Treloar and colleagues have written that, 'conceptualizing, investigating and verifying individual's experience of genetic discrimination constitute a challenging endeavour' 47. Discrimination surely can take many subtle forms. For example, rather than charging a higher premium or excluding an applicant, an insurance company could decide to process an application more slowly or ignore phone calls and emails in the hope of discouraging pursuit of the application process. In this case, the applicant might not even be aware that she or he has been discriminated against.

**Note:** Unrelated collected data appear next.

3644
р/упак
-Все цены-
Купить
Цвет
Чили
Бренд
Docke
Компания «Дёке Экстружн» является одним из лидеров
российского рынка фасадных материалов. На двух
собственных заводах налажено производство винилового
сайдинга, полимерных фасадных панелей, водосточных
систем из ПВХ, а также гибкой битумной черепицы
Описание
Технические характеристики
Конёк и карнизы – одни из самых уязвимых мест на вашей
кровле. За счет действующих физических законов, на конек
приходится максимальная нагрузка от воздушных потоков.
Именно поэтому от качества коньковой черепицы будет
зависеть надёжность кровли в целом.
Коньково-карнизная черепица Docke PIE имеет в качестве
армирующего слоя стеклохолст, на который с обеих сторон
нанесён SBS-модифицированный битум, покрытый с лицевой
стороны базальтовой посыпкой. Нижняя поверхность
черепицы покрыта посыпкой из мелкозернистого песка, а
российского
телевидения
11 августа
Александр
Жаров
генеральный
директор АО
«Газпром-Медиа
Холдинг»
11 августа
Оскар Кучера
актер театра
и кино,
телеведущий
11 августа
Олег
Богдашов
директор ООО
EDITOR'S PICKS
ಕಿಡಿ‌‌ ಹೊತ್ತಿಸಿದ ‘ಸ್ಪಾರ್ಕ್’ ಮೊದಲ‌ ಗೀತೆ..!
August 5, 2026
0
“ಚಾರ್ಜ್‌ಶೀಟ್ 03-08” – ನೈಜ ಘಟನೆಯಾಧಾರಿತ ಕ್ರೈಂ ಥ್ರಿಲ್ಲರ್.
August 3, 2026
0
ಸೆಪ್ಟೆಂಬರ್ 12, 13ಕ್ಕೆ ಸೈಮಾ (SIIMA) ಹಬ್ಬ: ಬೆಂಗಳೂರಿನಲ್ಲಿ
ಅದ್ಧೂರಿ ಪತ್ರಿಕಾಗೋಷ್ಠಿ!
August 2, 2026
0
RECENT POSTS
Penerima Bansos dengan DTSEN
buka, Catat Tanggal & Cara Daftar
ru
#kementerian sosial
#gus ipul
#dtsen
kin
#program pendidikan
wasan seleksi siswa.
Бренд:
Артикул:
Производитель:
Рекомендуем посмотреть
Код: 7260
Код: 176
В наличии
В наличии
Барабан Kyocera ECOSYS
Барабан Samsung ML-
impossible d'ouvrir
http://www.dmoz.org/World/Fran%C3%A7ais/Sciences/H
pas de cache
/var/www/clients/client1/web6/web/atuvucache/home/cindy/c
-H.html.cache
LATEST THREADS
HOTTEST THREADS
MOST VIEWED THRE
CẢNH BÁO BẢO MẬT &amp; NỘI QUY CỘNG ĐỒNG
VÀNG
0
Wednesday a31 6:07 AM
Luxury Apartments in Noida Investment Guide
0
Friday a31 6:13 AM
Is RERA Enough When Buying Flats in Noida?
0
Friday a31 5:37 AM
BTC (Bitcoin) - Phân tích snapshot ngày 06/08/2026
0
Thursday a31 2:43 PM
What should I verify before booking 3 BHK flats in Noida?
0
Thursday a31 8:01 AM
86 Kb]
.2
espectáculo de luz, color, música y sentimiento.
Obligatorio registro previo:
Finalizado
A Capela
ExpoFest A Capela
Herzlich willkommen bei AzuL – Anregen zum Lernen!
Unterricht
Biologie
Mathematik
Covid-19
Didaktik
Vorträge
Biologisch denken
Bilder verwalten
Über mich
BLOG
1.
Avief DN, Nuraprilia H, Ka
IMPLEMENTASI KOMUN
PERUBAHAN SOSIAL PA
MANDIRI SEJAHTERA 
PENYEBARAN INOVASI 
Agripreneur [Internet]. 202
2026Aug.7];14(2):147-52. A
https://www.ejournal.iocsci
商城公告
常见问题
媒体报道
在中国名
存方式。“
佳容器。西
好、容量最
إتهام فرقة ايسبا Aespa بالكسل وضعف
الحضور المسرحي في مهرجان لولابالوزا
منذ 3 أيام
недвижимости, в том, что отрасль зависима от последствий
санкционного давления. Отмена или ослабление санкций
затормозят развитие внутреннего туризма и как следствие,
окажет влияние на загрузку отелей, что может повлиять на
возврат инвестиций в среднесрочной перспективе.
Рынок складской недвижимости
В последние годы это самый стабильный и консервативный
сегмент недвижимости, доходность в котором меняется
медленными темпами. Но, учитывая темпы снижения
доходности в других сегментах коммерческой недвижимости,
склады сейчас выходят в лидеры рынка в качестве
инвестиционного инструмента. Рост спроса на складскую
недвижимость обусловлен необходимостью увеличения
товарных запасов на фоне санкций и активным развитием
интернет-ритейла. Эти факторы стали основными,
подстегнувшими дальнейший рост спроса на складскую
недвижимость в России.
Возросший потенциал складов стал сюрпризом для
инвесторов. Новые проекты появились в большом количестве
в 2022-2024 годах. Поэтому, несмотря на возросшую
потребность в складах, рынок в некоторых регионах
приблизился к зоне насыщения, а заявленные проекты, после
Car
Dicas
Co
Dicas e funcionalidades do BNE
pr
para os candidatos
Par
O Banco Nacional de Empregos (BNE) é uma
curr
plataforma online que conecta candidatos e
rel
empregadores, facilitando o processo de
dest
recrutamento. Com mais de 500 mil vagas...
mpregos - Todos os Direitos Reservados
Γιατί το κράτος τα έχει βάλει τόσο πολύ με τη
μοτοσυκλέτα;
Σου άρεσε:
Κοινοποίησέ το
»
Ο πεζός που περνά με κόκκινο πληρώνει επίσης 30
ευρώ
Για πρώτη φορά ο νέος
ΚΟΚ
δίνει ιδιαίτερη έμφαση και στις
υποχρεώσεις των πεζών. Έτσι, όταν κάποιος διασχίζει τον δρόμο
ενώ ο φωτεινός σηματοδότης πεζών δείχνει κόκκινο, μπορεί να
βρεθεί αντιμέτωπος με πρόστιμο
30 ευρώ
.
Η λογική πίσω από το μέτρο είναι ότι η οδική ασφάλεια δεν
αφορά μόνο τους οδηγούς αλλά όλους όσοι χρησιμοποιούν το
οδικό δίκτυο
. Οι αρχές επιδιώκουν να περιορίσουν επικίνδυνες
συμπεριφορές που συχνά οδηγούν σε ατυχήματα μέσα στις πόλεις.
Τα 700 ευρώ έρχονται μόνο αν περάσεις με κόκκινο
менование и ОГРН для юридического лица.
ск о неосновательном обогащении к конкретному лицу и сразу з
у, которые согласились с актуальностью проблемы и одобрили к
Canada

Given these serious challenges, it should come as no surprise that the five most influential studies on GD within academia, as measured by Web of Science and Google Scholar citation rates (see Table 4), all suffer from important limitations. For example, the most cited article on GD in life insurance, a precursor 1992 pilot study by Billings et al., used a broad definition of GD and reported 29 responses describing 41 separate incidents of possible discrimination (32 in the field of insurance) 13. The study undertook an extensive advertising campaign (1,119 letters mailed to genetic professionals, an advertisement in the American Journal of Human Genetics, and similar advertisements published in several patient organization newsletters) to elicit this relatively small number of potential discrimination cases from an under-defined population that included symptomatic respondents. The authors of the study acknowledged the limitations of their work stating that it is not meant to demonstrate the prevalence or the full range of discriminatory practices. Nevertheless, their conclusion that unfair and discriminatory use of genetic data existed and that new laws and sanctions should be considered does not seem to accord with the limited data and exploratory methodology provided in the study. Learning from early experiences and challenges in this field, more recent studies tend to draw more cautious or qualified conclusions and to recognize their own substantial methodological limitations 32.